Source: Anonymous researcher (suspected Forge-Guild defector)
Credibility: Suppressed (this document is banned in all territories)

Research Log: Soulstone Origin Study

I've analyzed 247 Soulstone samples from across the seven factions. Crystallography, spectral analysis, Taint-resonance mapping.

The Church says they're fragments of fallen angels.
The Elves say they're crystallized Worldheart blood.
The Dwarves say they're exotic radiation byproduct.

They're all wrong.

And they're all right.

Soulstones aren't formed by the Void. They're attracted by sapient thought.

When reality bleeds Void energy, nearby conscious minds shape it. Unconsciously. Based on their beliefs.

Near human settlements? The stones grow in divine patterns (because they believe it's divine).
Near Elven groves? They grow like roots (because they believe it's natural).
Near dragon lairs? They incorporate fossilized dragon essence (because they believe the legends).

The Void is chaos. Raw, unformed potential.

We're the ones giving it shape.

We're creating our own prisons.


Addendum: I've been approached by agents who want this research buried. They say "the truth would destabilize society."

They're right.

If people knew that Soulstones are shaped by belief, factions would lose their ideological foundations. The Church's divine mandate? False. The Elven sacred duty? Delusion. The Dwarven objective science? Biased.

Everything they fight for is built on a lie they're telling themselves.

I'm going into hiding. If you're reading this, I'm probably dead.

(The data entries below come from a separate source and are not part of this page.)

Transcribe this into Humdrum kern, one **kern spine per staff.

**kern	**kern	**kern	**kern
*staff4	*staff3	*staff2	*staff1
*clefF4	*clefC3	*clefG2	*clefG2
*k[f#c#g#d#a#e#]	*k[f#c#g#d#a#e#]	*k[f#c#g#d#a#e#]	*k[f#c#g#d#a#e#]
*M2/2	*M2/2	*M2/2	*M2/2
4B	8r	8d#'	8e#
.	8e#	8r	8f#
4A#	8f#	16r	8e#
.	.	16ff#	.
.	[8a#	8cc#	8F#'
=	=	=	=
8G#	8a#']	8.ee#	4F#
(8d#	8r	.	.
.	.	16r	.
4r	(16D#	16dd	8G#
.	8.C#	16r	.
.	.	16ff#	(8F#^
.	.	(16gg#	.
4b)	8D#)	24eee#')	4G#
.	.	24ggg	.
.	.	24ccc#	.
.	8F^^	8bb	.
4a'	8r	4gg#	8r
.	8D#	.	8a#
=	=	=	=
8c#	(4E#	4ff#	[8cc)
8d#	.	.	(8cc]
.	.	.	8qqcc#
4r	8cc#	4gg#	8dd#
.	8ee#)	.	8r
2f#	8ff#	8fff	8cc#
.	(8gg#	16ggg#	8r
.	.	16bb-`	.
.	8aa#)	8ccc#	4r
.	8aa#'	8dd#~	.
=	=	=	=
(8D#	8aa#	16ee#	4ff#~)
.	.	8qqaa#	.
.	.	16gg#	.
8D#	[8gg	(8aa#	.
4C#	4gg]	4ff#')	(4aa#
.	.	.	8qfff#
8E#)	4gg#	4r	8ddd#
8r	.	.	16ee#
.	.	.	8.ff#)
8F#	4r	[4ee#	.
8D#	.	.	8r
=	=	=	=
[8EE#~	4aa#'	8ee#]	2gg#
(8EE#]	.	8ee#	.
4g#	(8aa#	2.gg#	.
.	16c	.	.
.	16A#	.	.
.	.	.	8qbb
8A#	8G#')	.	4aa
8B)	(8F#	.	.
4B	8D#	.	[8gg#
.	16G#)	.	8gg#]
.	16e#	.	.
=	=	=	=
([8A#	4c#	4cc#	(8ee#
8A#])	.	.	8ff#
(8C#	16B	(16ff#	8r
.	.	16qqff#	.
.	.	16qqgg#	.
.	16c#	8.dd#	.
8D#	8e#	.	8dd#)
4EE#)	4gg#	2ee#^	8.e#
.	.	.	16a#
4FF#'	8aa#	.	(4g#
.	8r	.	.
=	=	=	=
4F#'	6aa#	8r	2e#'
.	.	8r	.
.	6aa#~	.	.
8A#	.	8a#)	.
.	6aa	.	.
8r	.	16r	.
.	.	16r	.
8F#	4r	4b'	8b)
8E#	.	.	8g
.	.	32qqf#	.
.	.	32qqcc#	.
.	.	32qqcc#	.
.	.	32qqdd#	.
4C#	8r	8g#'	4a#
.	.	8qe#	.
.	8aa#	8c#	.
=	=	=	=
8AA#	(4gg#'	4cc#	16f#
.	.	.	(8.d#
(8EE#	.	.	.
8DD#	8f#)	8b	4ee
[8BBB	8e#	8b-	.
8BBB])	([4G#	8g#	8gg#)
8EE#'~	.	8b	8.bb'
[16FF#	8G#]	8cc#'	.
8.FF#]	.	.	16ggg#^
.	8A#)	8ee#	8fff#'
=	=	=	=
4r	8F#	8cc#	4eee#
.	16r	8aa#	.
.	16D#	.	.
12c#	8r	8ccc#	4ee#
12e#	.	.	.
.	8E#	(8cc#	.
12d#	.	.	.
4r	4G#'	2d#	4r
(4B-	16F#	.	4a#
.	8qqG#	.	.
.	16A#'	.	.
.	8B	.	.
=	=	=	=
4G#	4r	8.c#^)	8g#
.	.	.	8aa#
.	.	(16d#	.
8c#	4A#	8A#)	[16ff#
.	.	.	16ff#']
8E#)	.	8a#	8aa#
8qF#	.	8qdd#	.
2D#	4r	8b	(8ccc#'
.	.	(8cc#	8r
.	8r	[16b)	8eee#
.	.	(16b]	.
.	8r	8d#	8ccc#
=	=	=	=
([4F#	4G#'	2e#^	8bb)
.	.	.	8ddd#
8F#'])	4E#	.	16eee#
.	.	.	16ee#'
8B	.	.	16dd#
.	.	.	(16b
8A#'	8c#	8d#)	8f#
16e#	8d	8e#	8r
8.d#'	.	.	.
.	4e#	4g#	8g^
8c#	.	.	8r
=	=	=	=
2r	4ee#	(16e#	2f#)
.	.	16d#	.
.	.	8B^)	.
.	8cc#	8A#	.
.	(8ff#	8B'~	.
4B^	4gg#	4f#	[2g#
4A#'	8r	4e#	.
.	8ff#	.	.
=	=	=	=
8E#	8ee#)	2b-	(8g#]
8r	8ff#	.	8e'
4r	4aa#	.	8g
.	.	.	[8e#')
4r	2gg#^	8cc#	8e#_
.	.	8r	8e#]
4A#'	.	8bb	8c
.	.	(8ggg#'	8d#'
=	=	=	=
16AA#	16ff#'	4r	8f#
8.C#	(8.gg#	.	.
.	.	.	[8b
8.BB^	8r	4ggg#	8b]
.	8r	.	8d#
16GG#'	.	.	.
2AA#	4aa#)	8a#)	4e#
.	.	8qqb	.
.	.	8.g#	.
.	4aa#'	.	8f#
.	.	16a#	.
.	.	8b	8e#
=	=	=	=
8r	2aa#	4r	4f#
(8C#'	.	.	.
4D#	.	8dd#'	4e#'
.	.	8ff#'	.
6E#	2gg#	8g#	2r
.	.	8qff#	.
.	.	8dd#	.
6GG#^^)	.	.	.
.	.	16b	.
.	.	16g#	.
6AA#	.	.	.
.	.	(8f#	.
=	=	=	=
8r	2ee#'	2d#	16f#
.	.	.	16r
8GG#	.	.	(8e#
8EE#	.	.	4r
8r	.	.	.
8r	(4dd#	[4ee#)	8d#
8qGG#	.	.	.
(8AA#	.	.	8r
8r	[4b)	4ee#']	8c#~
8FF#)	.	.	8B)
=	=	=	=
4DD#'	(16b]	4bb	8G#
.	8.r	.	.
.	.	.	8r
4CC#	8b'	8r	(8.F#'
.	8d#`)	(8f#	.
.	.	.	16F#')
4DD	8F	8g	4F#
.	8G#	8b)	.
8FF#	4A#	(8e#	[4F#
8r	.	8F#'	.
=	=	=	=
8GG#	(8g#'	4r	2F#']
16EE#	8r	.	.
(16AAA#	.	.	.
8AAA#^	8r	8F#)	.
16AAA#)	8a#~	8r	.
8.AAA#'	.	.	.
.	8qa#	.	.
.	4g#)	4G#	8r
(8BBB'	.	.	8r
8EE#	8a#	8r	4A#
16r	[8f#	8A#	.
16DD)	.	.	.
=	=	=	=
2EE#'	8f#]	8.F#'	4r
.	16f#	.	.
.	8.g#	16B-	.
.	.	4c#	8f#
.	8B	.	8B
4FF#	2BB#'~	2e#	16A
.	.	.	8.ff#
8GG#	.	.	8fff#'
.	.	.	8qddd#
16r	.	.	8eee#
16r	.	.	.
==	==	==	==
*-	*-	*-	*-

Don't tell them the truth.

Let them keep believing.

It's kinder.

GM Note: This is the secret truth. Players who discover this will face a choice: reveal it and shatter the world's belief systems, or stay silent and preserve the status quo. Neither is right.

Related Lore: Soulstone System | The Void | Faction Ideologies

Using Chronicle Entries in Play

Flavor Text

Read these aloud at the start of sessions to establish tone and foreshadow events.

Investigation Rewards

Players who research in Archives or question NPCs can uncover these as "loot" (knowledge instead of equipment).

Moral Dilemmas

Several Chronicles (especially IX and X) present ethical questions players must grapple with.

Campaign Foreshadowing

Chronicle VII (Dragon's Warning) and Chronicle IX (Screaming Choir) hint at late-game revelations.